About Me

After a career of over 40 years as an academic psychologist, I started a new career as a public historian of Chinese American history that led to five Yin & Yang Press books and over 100 book talks about the lives of early Chinese immigrants and their families operating laundries, restaurants, and grocery stores. This blog contains more research of interest to supplement my books.

4/9/19

A Granddaughter's Tribute to Her Grandfather Who Came to U.S. at Age16

When she was a senior at Colgate University in 2009, Jessica Chow, created a
touching 4-part video about her grandfather who emigrated to the U.S. in 1934 at age 16 as a paper son. Finding America in China, her account of his life story first working in a laundry near New York Chinatown and later fighting for the U.S. in WWII is detailed and could easily apply to the life stories of hundreds of other Chinese immigrants of the same era. Jessica's video included many images of official immigration documents as well as personal photographs, which make her films more informative and engaging.

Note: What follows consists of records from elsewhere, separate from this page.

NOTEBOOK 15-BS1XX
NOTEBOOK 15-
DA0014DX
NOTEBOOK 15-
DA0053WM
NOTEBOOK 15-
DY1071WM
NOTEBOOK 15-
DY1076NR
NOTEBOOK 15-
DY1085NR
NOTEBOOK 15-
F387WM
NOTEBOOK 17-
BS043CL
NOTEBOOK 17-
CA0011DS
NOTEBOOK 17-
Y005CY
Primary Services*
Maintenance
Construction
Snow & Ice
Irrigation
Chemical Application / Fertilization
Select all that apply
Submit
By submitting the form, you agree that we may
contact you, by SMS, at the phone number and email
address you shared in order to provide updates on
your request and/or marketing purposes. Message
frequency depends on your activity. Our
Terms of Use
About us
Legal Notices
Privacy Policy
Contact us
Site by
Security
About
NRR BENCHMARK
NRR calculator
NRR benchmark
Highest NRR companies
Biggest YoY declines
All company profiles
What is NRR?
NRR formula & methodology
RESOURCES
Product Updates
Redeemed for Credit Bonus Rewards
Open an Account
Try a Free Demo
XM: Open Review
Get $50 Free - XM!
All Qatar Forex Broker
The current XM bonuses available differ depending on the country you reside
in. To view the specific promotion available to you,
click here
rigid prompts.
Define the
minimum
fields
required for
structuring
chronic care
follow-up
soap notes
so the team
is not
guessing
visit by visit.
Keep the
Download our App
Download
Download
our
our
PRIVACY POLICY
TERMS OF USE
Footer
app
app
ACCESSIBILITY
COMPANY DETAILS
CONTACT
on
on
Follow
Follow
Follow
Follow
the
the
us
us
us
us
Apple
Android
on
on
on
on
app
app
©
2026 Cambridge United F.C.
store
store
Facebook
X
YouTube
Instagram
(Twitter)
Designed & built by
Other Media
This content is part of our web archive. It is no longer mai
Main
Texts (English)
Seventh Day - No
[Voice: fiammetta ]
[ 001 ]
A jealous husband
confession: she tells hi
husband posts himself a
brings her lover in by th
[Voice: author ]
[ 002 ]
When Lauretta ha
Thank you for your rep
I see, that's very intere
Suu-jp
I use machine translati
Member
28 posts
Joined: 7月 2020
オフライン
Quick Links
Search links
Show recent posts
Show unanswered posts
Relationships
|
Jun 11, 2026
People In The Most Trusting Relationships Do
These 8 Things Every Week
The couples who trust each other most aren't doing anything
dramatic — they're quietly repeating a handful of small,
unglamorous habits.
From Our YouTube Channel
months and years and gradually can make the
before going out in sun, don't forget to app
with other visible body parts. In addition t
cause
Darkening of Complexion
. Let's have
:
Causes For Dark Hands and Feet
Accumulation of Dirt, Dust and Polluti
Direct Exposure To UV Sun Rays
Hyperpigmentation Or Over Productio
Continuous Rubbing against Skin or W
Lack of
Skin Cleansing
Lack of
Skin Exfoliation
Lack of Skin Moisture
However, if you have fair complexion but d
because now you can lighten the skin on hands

Chow also presents an interesting discussion about the Chinese soldiers serving in the 14th Air Service Group, which supported the famed Flying Tigers. Although they were "ethnically" Chinese, whether they had emigrated from China or were born in the U.S., as soldiers they were "Americans" fighting to help China.  She concluded that most of them had stronger identities as "American," despite the extreme racial prejudices Chinese suffered in the U.S. prior to WWII, because of their military service for the U.S.